Task to complete: From the data below, set down exactly the lines between the one holding "cake with cool whip" and the one holding "Jayanti Katariya is the founder & CEO of Moon", inclusive, and no others.
****************************************
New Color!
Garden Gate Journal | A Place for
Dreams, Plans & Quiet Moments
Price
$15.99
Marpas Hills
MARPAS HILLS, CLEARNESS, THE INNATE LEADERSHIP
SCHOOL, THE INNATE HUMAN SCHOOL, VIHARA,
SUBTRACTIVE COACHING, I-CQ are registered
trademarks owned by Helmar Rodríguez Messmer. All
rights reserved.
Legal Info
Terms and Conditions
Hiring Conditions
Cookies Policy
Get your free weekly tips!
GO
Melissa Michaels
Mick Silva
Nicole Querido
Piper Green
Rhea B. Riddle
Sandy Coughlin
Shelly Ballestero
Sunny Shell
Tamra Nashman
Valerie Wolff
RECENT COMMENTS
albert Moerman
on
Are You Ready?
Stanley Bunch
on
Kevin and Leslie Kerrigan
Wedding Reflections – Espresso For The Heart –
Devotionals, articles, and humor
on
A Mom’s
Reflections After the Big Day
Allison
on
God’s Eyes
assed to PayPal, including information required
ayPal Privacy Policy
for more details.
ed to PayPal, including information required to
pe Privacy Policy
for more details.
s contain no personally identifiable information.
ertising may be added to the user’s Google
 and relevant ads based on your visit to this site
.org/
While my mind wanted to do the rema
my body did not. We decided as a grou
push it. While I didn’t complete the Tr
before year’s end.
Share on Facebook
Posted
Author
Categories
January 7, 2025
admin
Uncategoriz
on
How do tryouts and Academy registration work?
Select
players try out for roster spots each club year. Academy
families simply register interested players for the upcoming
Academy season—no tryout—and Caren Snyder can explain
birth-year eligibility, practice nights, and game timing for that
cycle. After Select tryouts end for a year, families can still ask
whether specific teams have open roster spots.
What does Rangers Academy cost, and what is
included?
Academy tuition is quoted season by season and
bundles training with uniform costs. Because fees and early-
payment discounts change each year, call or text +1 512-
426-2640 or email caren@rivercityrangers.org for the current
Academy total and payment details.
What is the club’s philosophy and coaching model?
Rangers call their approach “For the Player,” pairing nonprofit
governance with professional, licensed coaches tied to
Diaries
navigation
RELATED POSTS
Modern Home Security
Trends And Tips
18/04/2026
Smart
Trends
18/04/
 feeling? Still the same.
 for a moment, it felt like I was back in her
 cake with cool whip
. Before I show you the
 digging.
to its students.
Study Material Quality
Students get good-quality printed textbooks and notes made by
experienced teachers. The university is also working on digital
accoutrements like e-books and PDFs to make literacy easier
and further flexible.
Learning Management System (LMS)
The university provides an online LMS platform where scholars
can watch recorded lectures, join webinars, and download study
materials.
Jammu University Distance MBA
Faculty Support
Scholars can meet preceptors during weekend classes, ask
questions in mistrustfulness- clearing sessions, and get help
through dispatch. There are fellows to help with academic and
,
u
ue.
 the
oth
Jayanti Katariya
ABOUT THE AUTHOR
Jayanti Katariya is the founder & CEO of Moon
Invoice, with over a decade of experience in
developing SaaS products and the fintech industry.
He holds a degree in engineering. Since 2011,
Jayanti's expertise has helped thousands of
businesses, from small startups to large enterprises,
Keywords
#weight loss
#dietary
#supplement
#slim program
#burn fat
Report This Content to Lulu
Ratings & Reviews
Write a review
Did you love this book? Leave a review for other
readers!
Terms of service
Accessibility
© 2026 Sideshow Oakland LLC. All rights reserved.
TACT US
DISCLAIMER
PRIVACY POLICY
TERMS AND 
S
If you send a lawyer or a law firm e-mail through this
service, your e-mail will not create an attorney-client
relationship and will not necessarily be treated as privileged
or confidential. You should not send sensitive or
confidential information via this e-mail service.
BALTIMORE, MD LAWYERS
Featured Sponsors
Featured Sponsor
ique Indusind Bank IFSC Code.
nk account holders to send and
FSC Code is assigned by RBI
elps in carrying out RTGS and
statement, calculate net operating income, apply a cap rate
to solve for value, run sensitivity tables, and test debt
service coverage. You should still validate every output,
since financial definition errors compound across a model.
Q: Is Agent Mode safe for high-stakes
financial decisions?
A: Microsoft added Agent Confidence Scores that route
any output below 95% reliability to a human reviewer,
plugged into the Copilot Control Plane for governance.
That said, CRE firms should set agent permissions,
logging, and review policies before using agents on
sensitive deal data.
****************************************
Your solution:
 cake with cool whip
. Before I show you the
 digging.
to its students.
Study Material Quality
Students get good-quality printed textbooks and notes made by
experienced teachers. The university is also working on digital
accoutrements like e-books and PDFs to make literacy easier
and further flexible.
Learning Management System (LMS)
The university provides an online LMS platform where scholars
can watch recorded lectures, join webinars, and download study
materials.
Jammu University Distance MBA
Faculty Support
Scholars can meet preceptors during weekend classes, ask
questions in mistrustfulness- clearing sessions, and get help
through dispatch. There are fellows to help with academic and
,
u
ue.
 the
oth
Jayanti Katariya
ABOUT THE AUTHOR
Jayanti Katariya is the founder & CEO of Moon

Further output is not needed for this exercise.